As a side note, many biblical version use the word "meant" instead of "intend". I'm not sure how this changes the implications, but undoubtedly we would both assume it strengthens our respective cases :)

Punishment for sin may appear evil, but is in fact justice. This is the point of Isa 45:7. It does not show that God ordains evil, it shows that God is just and punishes the sins against him. Also, the term used in most versions is calamity and not evil.

I think I completely agree with your point about how God uses evil for good.

Maybe we are talking past each other on this issue. Would you say the Bible says that everything is ordained or predetermined by God?

If yes, how can anything that happens be evil? If no, then I think we are talking past each other.

Stan said...

In your view, then, God predestined the crucifixion, but didn't know until it happened who would do it? "Whew!" He said, "Am I glad someone came through on that plan of Mine because if they didn't I couldn't have pulled it off!" You're right. I subscribe to Omniscience and with that view He knew in advance what their choices would be.

On Joseph, apparently your Bible reads different than mine. That would certainly explain a lot. Mine says, "you meant evil against me, but God meant it for good", where the choice of the brothers was definitely evil by intent ("meant evil") and God "meant it" (where "it" refers to the evil they intended) for good. So your version of the Bible removes God's intent for the act while mine indicates it is the act that God intended in order to produce good.

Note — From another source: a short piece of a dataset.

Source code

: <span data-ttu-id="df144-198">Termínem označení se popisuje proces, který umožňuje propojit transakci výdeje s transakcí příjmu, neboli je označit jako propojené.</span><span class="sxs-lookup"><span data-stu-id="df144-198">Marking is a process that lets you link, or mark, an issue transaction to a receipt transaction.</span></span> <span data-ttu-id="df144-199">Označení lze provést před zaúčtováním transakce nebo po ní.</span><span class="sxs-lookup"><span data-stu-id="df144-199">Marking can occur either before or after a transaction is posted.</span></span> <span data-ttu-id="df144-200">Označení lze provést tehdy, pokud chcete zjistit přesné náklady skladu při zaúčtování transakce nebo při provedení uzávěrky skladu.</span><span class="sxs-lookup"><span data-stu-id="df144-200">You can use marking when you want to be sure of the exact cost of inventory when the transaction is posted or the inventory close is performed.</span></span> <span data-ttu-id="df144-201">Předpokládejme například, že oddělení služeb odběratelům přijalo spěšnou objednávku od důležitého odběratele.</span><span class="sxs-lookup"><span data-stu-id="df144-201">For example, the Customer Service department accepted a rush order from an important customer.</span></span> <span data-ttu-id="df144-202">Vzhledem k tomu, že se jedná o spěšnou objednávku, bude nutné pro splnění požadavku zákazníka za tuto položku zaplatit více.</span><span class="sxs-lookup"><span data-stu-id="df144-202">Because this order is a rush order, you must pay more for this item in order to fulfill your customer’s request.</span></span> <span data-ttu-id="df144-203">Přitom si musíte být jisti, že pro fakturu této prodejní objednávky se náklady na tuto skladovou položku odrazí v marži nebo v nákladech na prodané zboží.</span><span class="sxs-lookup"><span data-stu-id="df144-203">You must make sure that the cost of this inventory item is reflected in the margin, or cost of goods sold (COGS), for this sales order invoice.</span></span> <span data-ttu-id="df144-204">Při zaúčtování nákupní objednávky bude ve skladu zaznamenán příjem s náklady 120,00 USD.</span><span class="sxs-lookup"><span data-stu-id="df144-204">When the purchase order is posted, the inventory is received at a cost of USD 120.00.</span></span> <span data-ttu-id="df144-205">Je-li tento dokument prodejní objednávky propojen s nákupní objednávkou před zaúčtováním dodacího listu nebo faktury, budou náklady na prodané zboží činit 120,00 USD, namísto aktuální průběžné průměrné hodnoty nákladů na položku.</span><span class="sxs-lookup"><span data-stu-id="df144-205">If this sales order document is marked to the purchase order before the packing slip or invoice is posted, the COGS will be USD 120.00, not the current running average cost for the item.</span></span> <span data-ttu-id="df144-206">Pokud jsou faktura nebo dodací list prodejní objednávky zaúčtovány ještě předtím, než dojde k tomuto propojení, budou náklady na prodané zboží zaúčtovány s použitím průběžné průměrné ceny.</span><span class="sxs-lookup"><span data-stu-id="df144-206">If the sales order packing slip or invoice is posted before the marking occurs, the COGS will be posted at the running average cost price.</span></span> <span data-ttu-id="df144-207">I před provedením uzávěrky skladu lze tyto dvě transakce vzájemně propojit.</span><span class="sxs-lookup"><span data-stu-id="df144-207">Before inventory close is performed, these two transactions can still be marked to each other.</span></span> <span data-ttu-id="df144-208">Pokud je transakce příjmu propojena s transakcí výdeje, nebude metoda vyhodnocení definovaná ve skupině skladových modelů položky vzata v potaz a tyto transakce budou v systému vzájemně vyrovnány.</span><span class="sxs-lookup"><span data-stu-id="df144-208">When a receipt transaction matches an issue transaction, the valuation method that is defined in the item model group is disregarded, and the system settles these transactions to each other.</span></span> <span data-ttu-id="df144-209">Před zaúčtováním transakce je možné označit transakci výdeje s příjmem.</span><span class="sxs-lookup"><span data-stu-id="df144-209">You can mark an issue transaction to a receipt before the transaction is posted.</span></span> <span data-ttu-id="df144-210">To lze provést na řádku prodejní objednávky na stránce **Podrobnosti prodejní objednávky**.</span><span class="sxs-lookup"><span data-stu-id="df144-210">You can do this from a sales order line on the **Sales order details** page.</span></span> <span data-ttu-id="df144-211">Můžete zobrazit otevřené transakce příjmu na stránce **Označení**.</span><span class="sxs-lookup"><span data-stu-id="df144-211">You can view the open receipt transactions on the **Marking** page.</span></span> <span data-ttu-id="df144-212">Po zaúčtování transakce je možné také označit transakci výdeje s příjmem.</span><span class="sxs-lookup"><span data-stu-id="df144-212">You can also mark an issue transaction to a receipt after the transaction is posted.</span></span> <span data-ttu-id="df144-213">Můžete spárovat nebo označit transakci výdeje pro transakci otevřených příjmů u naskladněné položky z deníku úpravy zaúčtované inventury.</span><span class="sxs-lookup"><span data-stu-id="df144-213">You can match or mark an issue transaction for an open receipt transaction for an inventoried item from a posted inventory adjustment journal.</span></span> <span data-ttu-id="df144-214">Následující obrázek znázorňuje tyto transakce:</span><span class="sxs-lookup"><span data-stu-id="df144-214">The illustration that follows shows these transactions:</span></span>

You're still not dealing with the Isaiah 45 passage. Does God ever cause "calamity"? You say no. The text says yes.

And, yes, quite clearly we're talking past each other because you would ask the question, "Would you say the Bible says that everything is ordained or predetermined by God?" when I've repeatedly quoted the baseline text that God "works all things after the counsel of His will." Until you can find something outside of "all things", I have to say, as I've always said, that everything is ordained by God ... because the Bible says so.

And although I've explained to you how something can be truly evil but can be used by God to produce good and, therefore, "ordained" by God (which I also explained to you at length), you still won't get it. How, if God ordains it, can anything be truly evil? Because of Man's free will. What's the question?

Look, I have my Bible and I have the texts I have to live with and I have the historically orthodox position of the Church on both Sovereignty and Omniscience (which, by the way, work hand in hand). You have ... not. I've tried to explain it to you in posts and conversations and you cannot or will not get it. Perhaps we ought to just call it quits. You are delighted to jettison one of the few things the Bible seems abundantly clear on and the Church has always agreed on for a new version and I'm not. Lacking common ground with which to discuss, then, perhaps we ought to shake hands and go home.